Wesley Meineke, owner of Queensland-based vanilla wholesaler Sunshine Vanilla, said the cost of importing vanilla beans had increased about fourfold over the past 12 months.
As a result, he had been forced to increase the price of the beans he sells to restaurants, retailers and manufacturers from about $80 a kilogram a year ago to $270.
Mr Meineke said his trade in the volatile product had roughly halved because of customers unwilling to pay the elevated price and opting for cheaper options like vanilla essence and extract.
George Gonthier, owner of Daintree Vanilla and Spice in Far North Queensland, is one of only three commercial vanilla growers in Australia.
He said demand for his products, and the prices he could charge, had jumped since global supply contracted.
"Our beans are a very high-demand product and we ran out of product in February," he said.

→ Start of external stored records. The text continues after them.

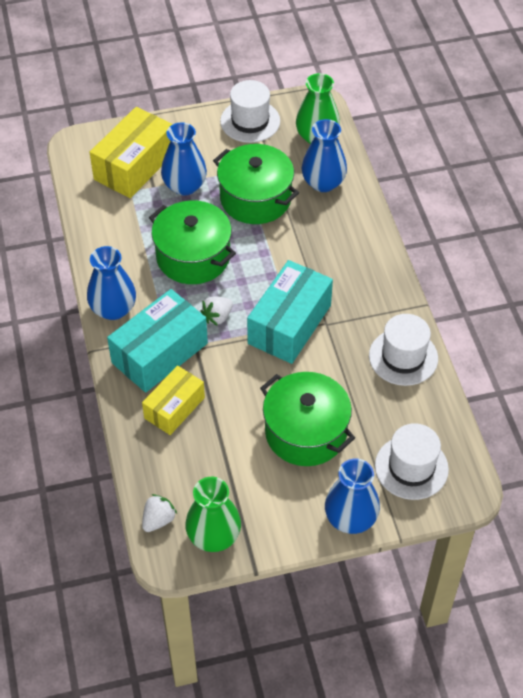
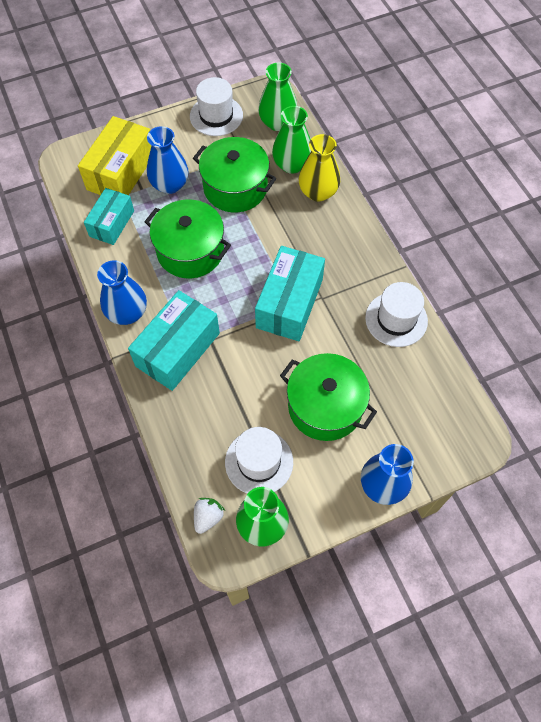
camera: 10 degrees left, 10 degrees up
yellow box [142,365,205,435] -> none
white strawberry [201,296,233,326] -> none
blue vase [301,119,347,192] -> green vase [272,106,311,174]
white hat [375,423,449,500] -> white hat moved to [225,427,293,494]
none -> turquoise box [84,188,134,245]
none -> yellow vase [299,134,340,201]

Mr Gonthier has sent products like vanilla tea and vanilla sugar to Japan since 2013, but does not export vanilla beans because of overwhelming demand from the local market.
Production in countries including China, Indonesia and Uganda has declined in recent years as a prolonged price slump pushed farmers to adopt more profitable crops.
Mr Gonthier said Australia had the capacity to become a bigger supplier of vanilla beans and partially fill the void left by falling global supply if the local industry was more efficient and less fragmented.